I am in a ten-by-seven cell with a three-hundred-pound self-described violent felony offender. I’m actually not too stressed about it, never feel like I’m in any danger. My biggest worry is that the cops will decide to impound the film footage, find out about the art gallery, bust it before it finishes, and I’ll be the idiot who fucked it all up.

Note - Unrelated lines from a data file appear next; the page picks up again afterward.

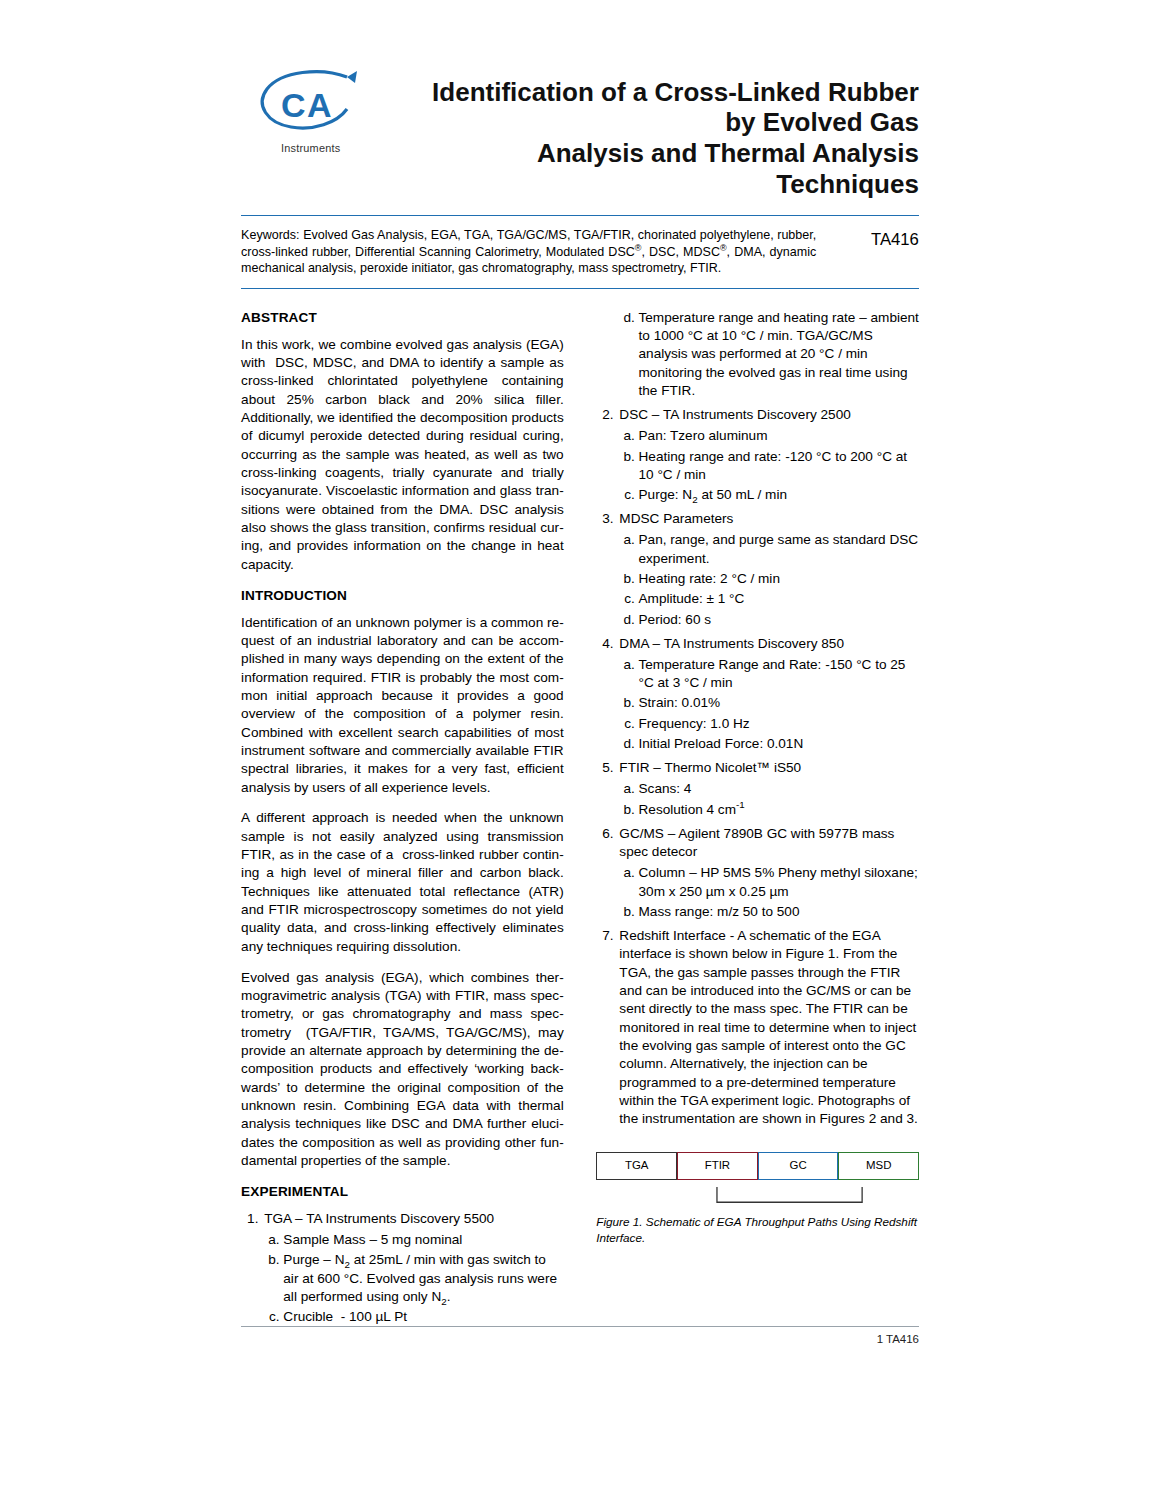C A
Instruments
Identification of a Cross-Linked Rubber by Evolved Gas
Analysis and Thermal Analysis Techniques
Keywords: Evolved Gas Analysis, EGA, TGA, TGA/GC/MS, TGA/FTIR, chorinated polyethylene, rubber, cross-linked rubber, Differential Scanning Calorimetry, Modulated DSC®, DSC, MDSC®, DMA, dynamic mechanical analysis, peroxide initiator, gas chromatography, mass spectrometry, FTIR.
TA416
ABSTRACT
In this work, we combine evolved gas analysis (EGA) with DSC, MDSC, and DMA to identify a sample as cross-linked chlorintated polyethylene containing about 25% carbon black and 20% silica filler. Additionally, we identified the decomposition products of dicumyl peroxide detected during residual curing, occurring as the sample was heated, as well as two cross-linking coagents, trially cyanurate and trially isocyanurate. Viscoelastic information and glass transitions were obtained from the DMA. DSC analysis also shows the glass transition, confirms residual curing, and provides information on the change in heat capacity.
INTRODUCTION
Identification of an unknown polymer is a common request of an industrial laboratory and can be accomplished in many ways depending on the extent of the information required. FTIR is probably the most common initial approach because it provides a good overview of the composition of a polymer resin. Combined with excellent search capabilities of most instrument software and commercially available FTIR spectral libraries, it makes for a very fast, efficient analysis by users of all experience levels.
A different approach is needed when the unknown sample is not easily analyzed using transmission FTIR, as in the case of a cross-linked rubber contining a high level of mineral filler and carbon black. Techniques like attenuated total reflectance (ATR) and FTIR microspectroscopy sometimes do not yield quality data, and cross-linking effectively eliminates any techniques requiring dissolution.
Evolved gas analysis (EGA), which combines thermogravimetric analysis (TGA) with FTIR, mass spectrometry, or gas chromatography and mass spectrometry (TGA/FTIR, TGA/MS, TGA/GC/MS), may provide an alternate approach by determining the decomposition products and effectively ‘working backwards’ to determine the original composition of the unknown resin. Combining EGA data with thermal analysis techniques like DSC and DMA further elucidates the composition as well as providing other fundamental properties of the sample.
EXPERIMENTAL
TGA – TA Instruments Discovery 5500
Sample Mass – 5 mg nominal
Purge – N2 at 25mL / min with gas switch to air at 600 °C. Evolved gas analysis runs were all performed using only N2.
Crucible - 100 µL Pt
Temperature range and heating rate – ambient to 1000 °C at 10 °C / min. TGA/GC/MS analysis was performed at 20 °C / min monitoring the evolved gas in real time using the FTIR.
DSC – TA Instruments Discovery 2500
Pan: Tzero aluminum
Heating range and rate: -120 °C to 200 °C at 10 °C / min
Purge: N2 at 50 mL / min
MDSC Parameters
Pan, range, and purge same as standard DSC experiment.
Heating rate: 2 °C / min
Amplitude: ± 1 °C
Period: 60 s
DMA – TA Instruments Discovery 850
Temperature Range and Rate: -150 °C to 25 °C at 3 °C / min
Strain: 0.01%
Frequency: 1.0 Hz
Initial Preload Force: 0.01N
FTIR – Thermo Nicolet™ iS50
Scans: 4
Resolution 4 cm-1
GC/MS – Agilent 7890B GC with 5977B mass spec detecor
Column – HP 5MS 5% Pheny methyl siloxane; 30m x 250 µm x 0.25 µm
Mass range: m/z 50 to 500
Redshift Interface - A schematic of the EGA interface is shown below in Figure 1. From the TGA, the gas sample passes through the FTIR and can be introduced into the GC/MS or can be sent directly to the mass spec. The FTIR can be monitored in real time to determine when to inject the evolving gas sample of interest onto the GC column. Alternatively, the injection can be programmed to a pre-determined temperature within the TGA experiment logic. Photographs of the instrumentation are shown in Figures 2 and 3.
TGA
FTIR
GC
MSD
Figure 1. Schematic of EGA Throughput Paths Using Redshift Interface.
1 TA416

And it would have been my fault, not fairly chalked up to bad luck. A couple weeks previously, Shane and Eric were hanging out on the roof of the Red Hook Grain Terminal when security spotted them. They played a cat-and-mouse game until dark, at which time they managed to sneak out the back. Shortly afterward I read an article in the local paper about how the owner was complaining about all the trespassing that was taking place ever since the city made him replace a ten-foot solid metal fence with a shorter see-through one on the grounds that the old fence obstructed the view of the water. I should have known the consequences of being caught would be more than a stern lecture, and definitely should have paid more attention and not been so cavalier about our exit. I didn’t even wait the few minutes it would have taken for it to get dark enough that the cops might not have seen us. Once again, I’m reminded that injury and arrest are almost always the result of complacency, laziness, and otherwise getting too happy with yourself.